In this form, the probability of event is represented by evidence about event, measured in bits. Evidence ranges in (-\infty,+\infty), and probability of 50%, or odds of 1:1, corresponds to evidence of 0. Positive evidence corresponds to probability above 50% or odds above 1, and so on. Evidence provided by the indicator, \log_2(K(B|A)), is added to previously known evidence about the event. This also roughly shows how to chain the Bayes’ rule: you just add up all the evidence, each piece of evidence weighting either positively or negatively, and the resulting sum of all evidence shows the conclusion (although one should be very careful not to add the same piece of evidence multiple times, explicitly or implicitly through dependent events).

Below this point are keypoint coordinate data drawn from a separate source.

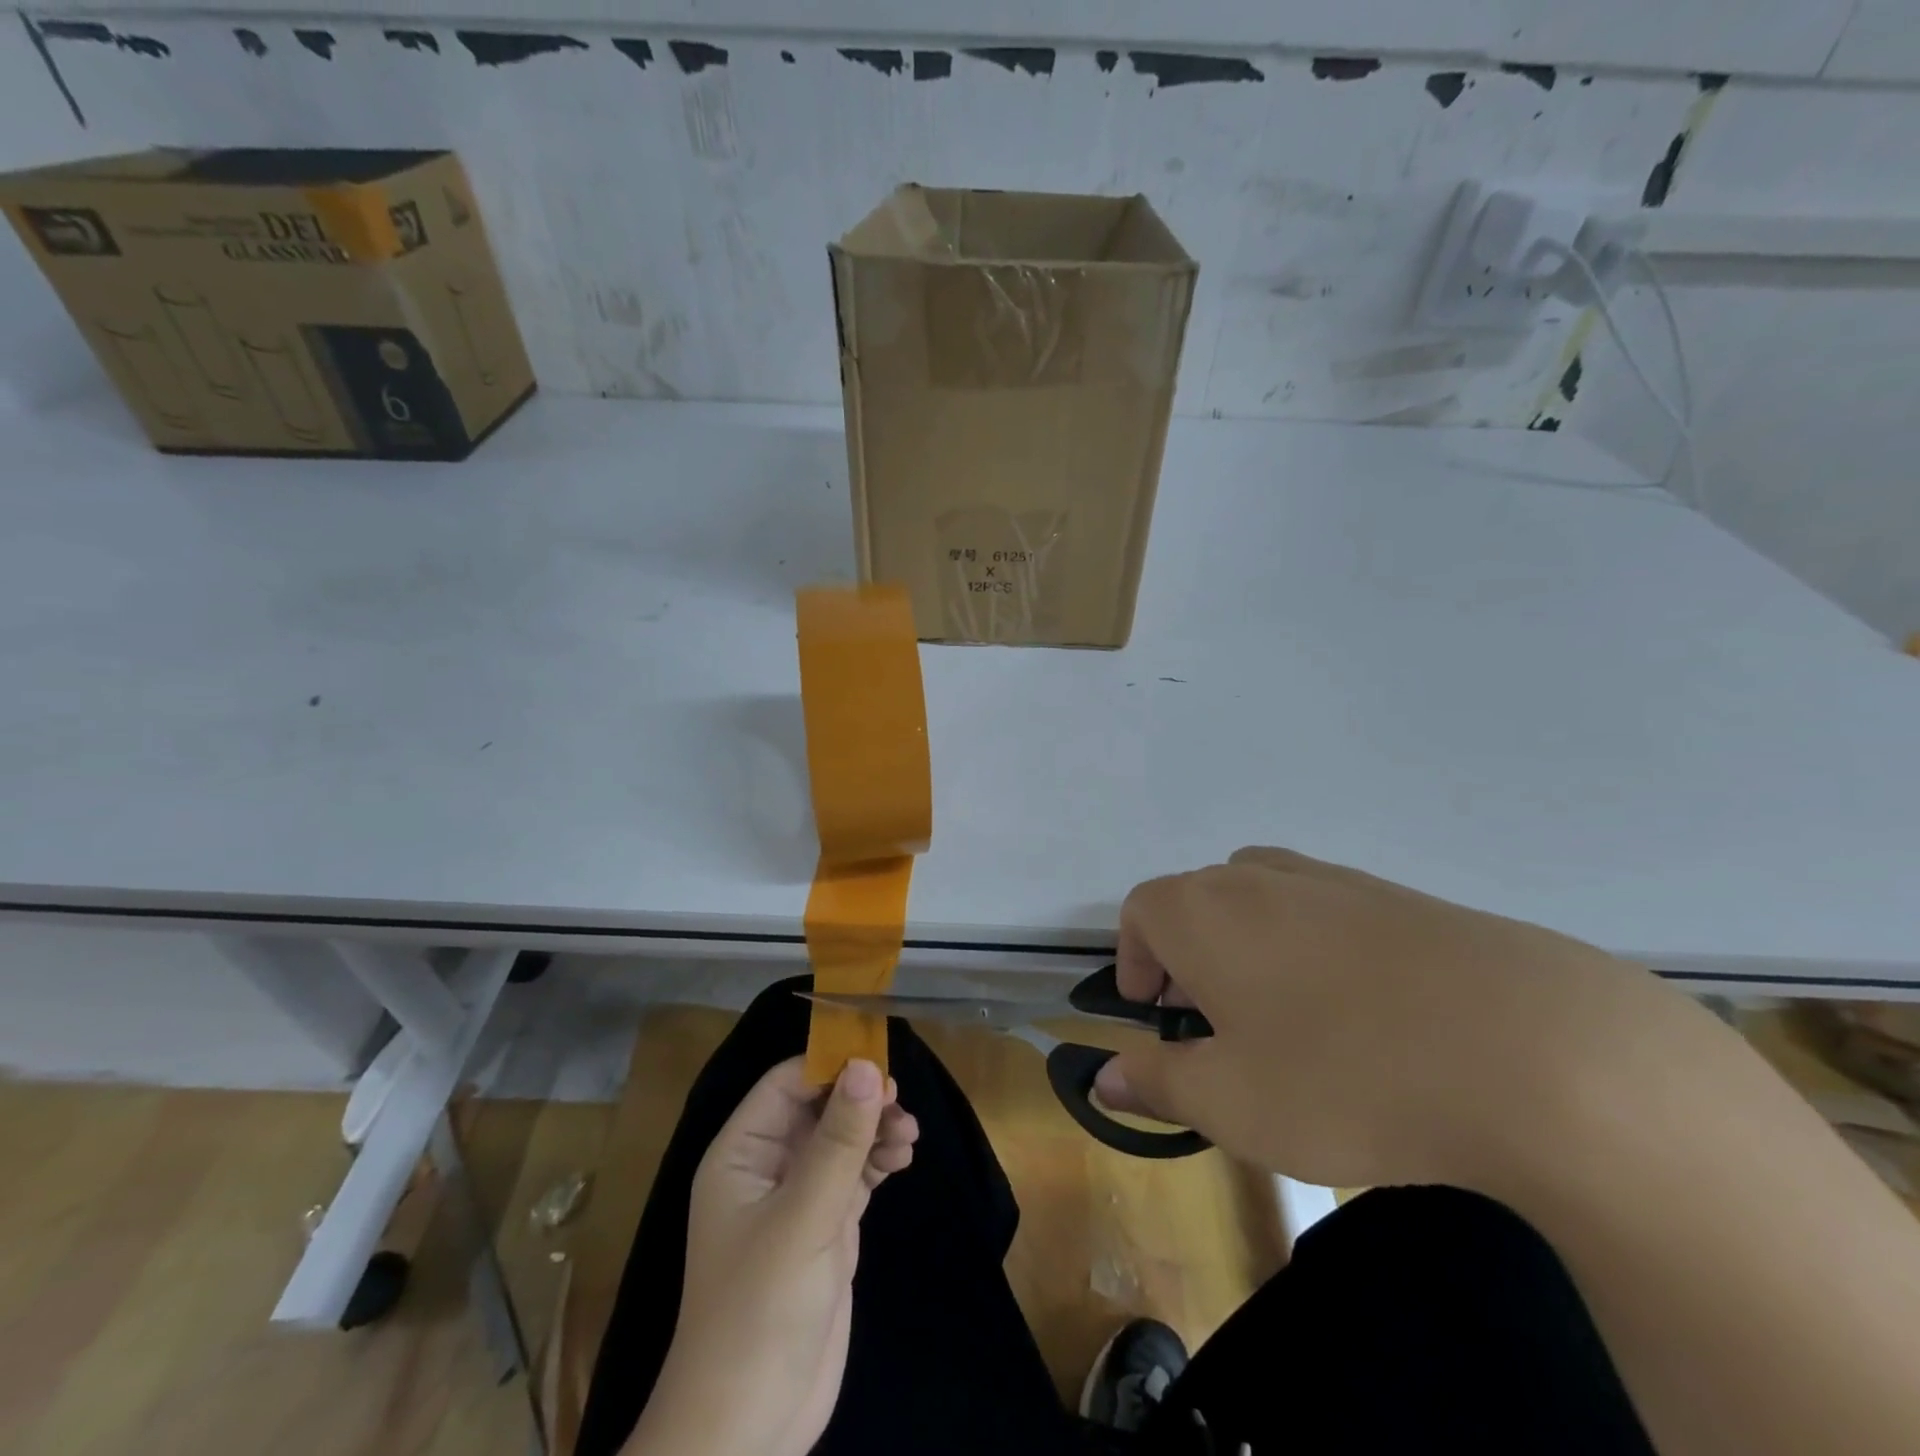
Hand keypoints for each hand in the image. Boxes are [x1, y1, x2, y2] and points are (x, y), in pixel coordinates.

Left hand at [630, 1057, 917, 1455]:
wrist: (749, 1430)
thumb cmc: (759, 1311)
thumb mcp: (803, 1219)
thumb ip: (838, 1141)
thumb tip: (867, 1065)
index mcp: (742, 1153)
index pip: (787, 1084)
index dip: (830, 1066)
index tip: (880, 1063)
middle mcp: (768, 1166)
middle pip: (819, 1107)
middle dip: (860, 1100)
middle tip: (900, 1104)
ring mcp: (798, 1198)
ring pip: (841, 1138)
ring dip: (875, 1129)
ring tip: (909, 1138)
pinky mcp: (825, 1228)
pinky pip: (855, 1173)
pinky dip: (878, 1160)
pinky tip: (902, 1160)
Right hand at [1094, 846, 1697, 1191]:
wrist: (1535, 1050)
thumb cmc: (1346, 1076)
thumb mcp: (1233, 1103)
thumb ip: (1157, 1083)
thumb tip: (1104, 1078)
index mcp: (1203, 911)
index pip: (1141, 911)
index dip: (1135, 959)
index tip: (1152, 1013)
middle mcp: (1258, 878)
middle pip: (1197, 899)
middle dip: (1188, 955)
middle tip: (1213, 1024)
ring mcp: (1333, 879)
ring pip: (1261, 897)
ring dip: (1248, 945)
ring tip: (1280, 1014)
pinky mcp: (1398, 896)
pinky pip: (1325, 909)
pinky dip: (1313, 945)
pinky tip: (1361, 1011)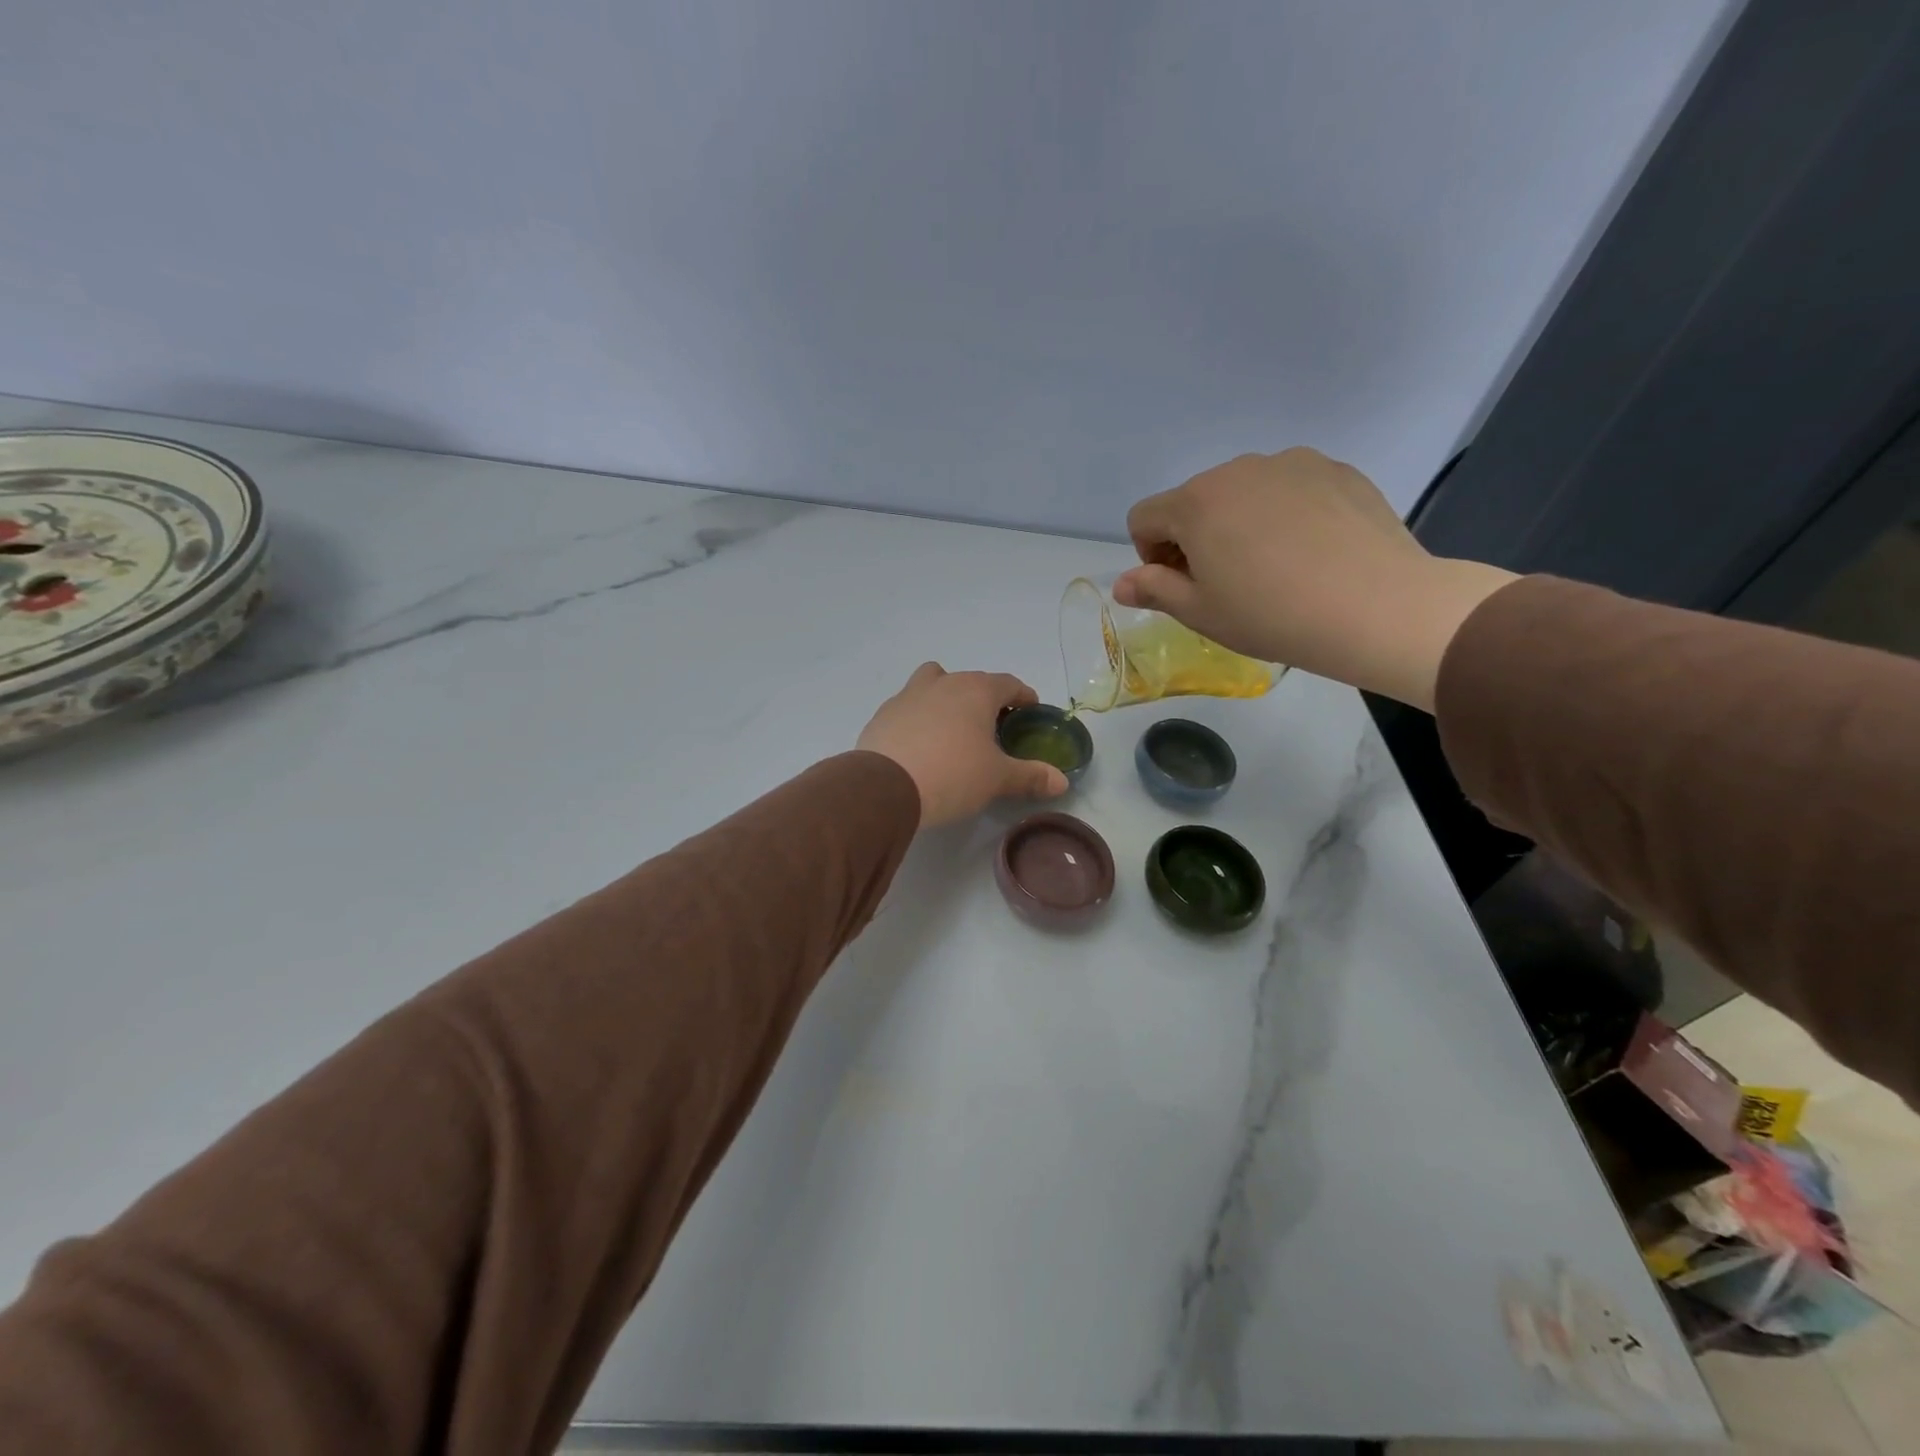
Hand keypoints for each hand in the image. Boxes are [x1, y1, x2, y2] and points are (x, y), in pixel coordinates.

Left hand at [856, 663, 1068, 826]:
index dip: (1024, 697)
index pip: (1009, 684)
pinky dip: (919, 718)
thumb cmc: (952, 775)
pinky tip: (920, 746)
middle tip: (994, 728)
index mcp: (976, 690)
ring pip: (934, 683)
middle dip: (986, 699)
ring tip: (953, 729)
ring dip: (947, 698)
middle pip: (972, 681)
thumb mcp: (997, 779)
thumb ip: (1031, 776)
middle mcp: (943, 683)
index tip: (1030, 712)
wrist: (885, 787)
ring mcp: (908, 695)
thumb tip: (1061, 782)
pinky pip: (909, 707)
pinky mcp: (883, 714)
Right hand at [1112, 449, 1516, 710]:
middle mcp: (1238, 470)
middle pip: (1195, 501)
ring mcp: (1292, 463)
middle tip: (1228, 582)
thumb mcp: (1200, 613)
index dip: (1151, 555)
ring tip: (1275, 567)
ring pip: (1244, 492)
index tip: (1181, 585)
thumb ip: (1154, 590)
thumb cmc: (1271, 615)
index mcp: (1196, 502)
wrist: (1376, 606)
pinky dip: (1286, 514)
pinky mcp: (1336, 469)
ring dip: (1240, 523)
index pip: (1144, 517)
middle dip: (1196, 537)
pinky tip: (1313, 552)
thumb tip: (1122, 582)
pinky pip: (1290, 488)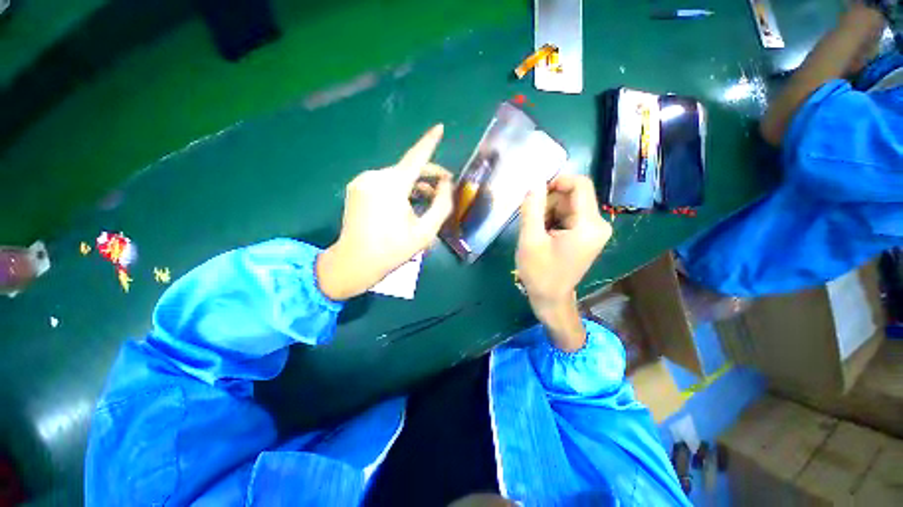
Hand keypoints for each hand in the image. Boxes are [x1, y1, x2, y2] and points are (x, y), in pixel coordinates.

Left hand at [317, 125, 453, 300]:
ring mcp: (362, 181)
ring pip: (396, 176)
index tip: (440, 127)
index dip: (429, 142)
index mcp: (392, 186)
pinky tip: (405, 204)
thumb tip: (446, 184)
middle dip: (427, 175)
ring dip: (413, 185)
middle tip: (443, 186)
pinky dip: (398, 188)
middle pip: (407, 168)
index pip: (416, 157)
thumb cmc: (393, 250)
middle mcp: (375, 177)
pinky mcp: (356, 188)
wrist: (355, 262)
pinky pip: (384, 182)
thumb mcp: (425, 232)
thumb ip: (441, 205)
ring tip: (426, 200)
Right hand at [516, 175, 611, 349]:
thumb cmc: (540, 273)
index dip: (557, 181)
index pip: (580, 184)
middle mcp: (598, 224)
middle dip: (548, 203)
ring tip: (536, 232)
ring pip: (568, 205)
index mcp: (588, 225)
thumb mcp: (530, 240)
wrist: (551, 299)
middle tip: (532, 222)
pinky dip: (553, 220)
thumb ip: (532, 209)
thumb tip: (534, 183)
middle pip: (572, 195)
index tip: (535, 192)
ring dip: (548, 212)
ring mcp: (594, 230)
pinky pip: (568, 215)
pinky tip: (543, 235)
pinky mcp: (587, 235)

In conclusion, let’s see how our example works with log odds. Prior evidence for A is log_2(1:1000)\approx -10, the positive test gives additional evidence log_2(90:1)\approx 6.5, so the sum of evidence is -10+6.5=-3.5. This calculation immediately shows that the outcome A is unlikely even given B. The odds are given by 1:2^{3.5}\approx 1:11.

Also note that the negative result of the test would have given a different amount of evidence, namely

\displaystyle \log_2(\mathrm{Odds}(\neg B|A))=\log_2\left(\frac{100\%-90\%}{100\%-1\%}\right)
=\log_2(10:99)\approx -3.3

so that the total evidence for A after receiving the negative test would be -10-3.3=-13.3.